Im Gegenteil. Manchmal bleiben sie ganz entspannt, wenn ich bereits glaube, über das eigentliche Ziel hinauszuschießen. Ein Beispiel ist die Auswahl der Vertrauensleute. Da sich im Produktionsbereich überproportional viele Menschen mit Migra tionshintergrund aktiv politisch betätigen, ist ihr Anteil unter den Vertrauensleuten sehr viel höher als ihr Anteil an der Belegschaft. Meine Bedenken, dass die Vertretungsvollmacht darunter leiden könnte, teilen meine deutschstämmigen Kollegen und Kolleginnen aber nicht.

Gibt es Vielfaltsthemen, denen der Betriebsrat mehr Aufmerksamkeit schenken könnte?

Ich bekomme Anfragen von homosexuellen Menschen, die beklagen, dass ihre Anliegen nicht die gleiche Öffentlichkeit erfahren wie die der Frauen und Migranten. Tatsächlich wurde sich diesem Thema in der Vergangenheit noch nicht so intensiv gewidmet wie den anderen.

Welche Aufgabe fällt der IG Metall beim Thema Vielfalt zu?

Die IG Metall spielt dabei eine ganz wichtige Rolle, da sie dieses Thema aufgrund ihrer Stärke auch auf eine partei- und gesellschaftspolitische Ebene heben kann. Ich weiß, dass viele Migrantinnen und Migranten in der IG Metall einen Hafen sehen, der ihnen den Platz bietet, ihre Probleme und Lösungsvorschläge einzubringen.
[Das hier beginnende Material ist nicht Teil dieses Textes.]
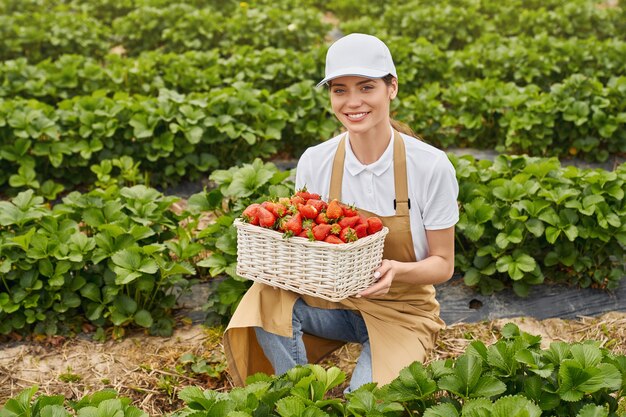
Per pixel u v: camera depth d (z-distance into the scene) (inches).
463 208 206.2
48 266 175.2
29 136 252.8
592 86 302.2
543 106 284.0
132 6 498.9
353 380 125.9
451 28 443.2
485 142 308.7
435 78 359.3
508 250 199.6
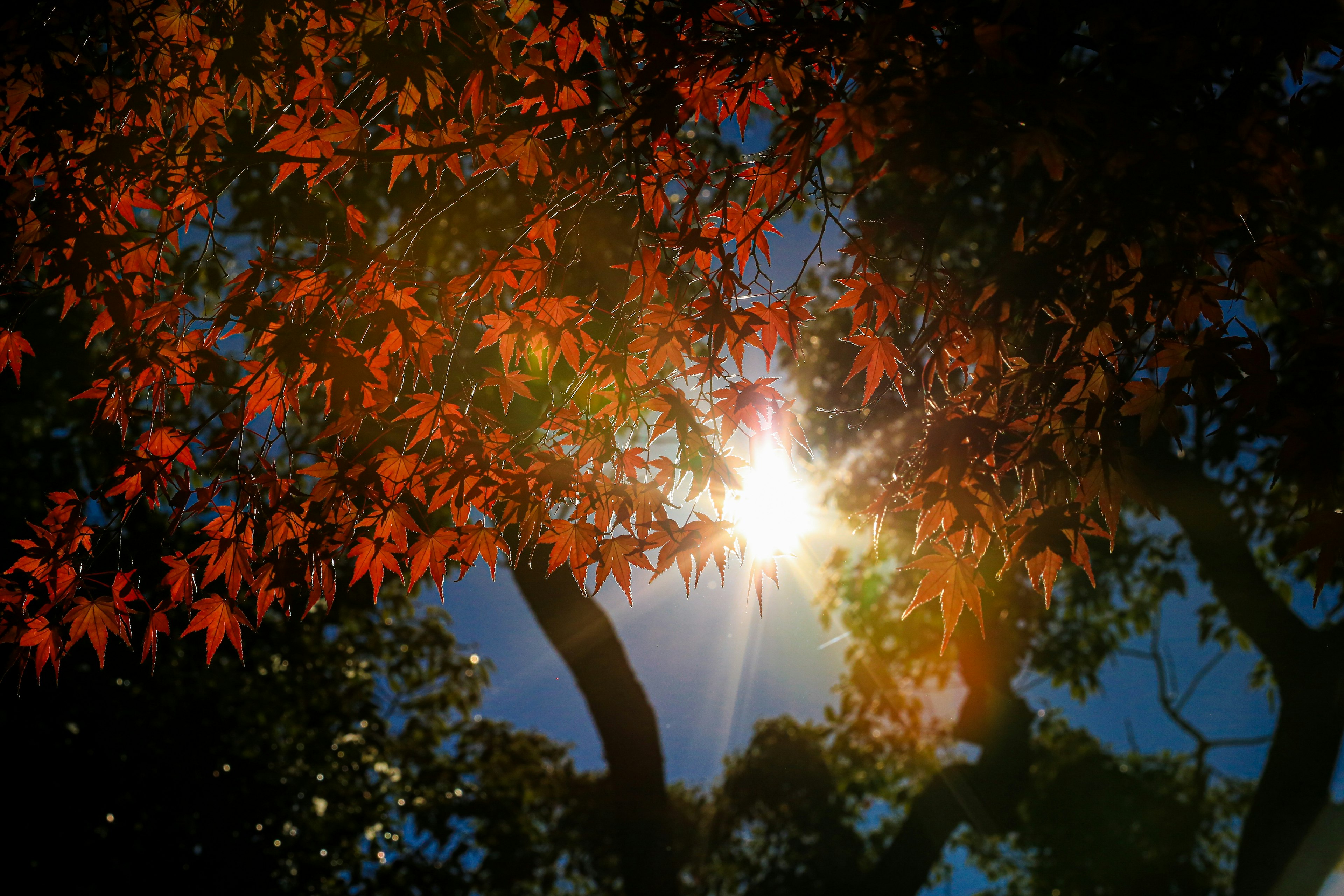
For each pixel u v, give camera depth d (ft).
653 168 6.82
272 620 23.12
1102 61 5.23
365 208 18.21
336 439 6.98
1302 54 5.11
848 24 5.60
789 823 38.27
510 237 9.98
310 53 7.08
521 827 25.58
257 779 20.92
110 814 19.69
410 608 28.45
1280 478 5.23
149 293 7.25
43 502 21.47
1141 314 5.64
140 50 6.96
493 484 6.70
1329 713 22.03
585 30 5.71
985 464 5.64
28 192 6.70
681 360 6.99
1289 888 21.54
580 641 22.36
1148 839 35.53
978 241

Welche Vielfaltsthemen haben aus migrationspolitischer Sicht für Dich die größte Bedeutung?

Deutschland ist ein Einwanderungsland und braucht unabhängig von der aktuellen Situation angesichts der niedrigen Geburtenrate ein Einwanderungsgesetz und damit klare Regeln für die Zuwanderung von Fachkräften. Aber es bedarf noch sehr vieler Diskussionen, wie ein solches Gesetz aussehen muss. Wichtig ist, dass die Bevölkerung es akzeptiert.

Welche weiteren Themen stehen ganz oben auf Deiner Agenda?

Die doppelte Staatbürgerschaft. Als ich die deutsche Staatsbürgerschaft annahm, musste ich meinen türkischen Pass abgeben. Warum? Welchen Vorteil hat Deutschland davon, dass ich diesen Pass nicht mehr habe? Das ergibt keinen Sinn und ist überhaupt nicht schlüssig. In Deutschland geborene Kinder türkischer Eltern dürfen inzwischen ja beide Pässe besitzen. Und EU-Bürgerinnen und Bürger sowieso. Vor diesem Hintergrund sollte auch das Wahlrecht geändert werden. Es müssen auch die Menschen wählen können, die seit vielen Jahren in Deutschland arbeiten und leben, aber ihren ersten Pass nicht abgeben wollen. Sonst werden sie sich in diesem Land weniger engagieren. Aber genau das ist eine Voraussetzung für erfolgreiche Integration. Wenn wir hier nichts tun, dann dürfen wir uns über zunehmende Politikverdrossenheit nicht wundern.
 

Ergun Lümali wurde 1962 in der Türkei geboren und kam 1970 nach Deutschland. Schon seine Berufsausbildung zum Konstruktionsmechaniker absolvierte er im Werk Sindelfingen der Daimler AG. Für die IG Metall engagierte er sich zunächst als Vertrauensmann. 1994 wurde er in den Betriebsrat gewählt und 2014 zu dessen Vorsitzenden sowie zum stellvertretenden Vorsitzenden des Gesamtbetriebsrats. Seit 2010 ist er Vorstandsmitglied der IG Metall.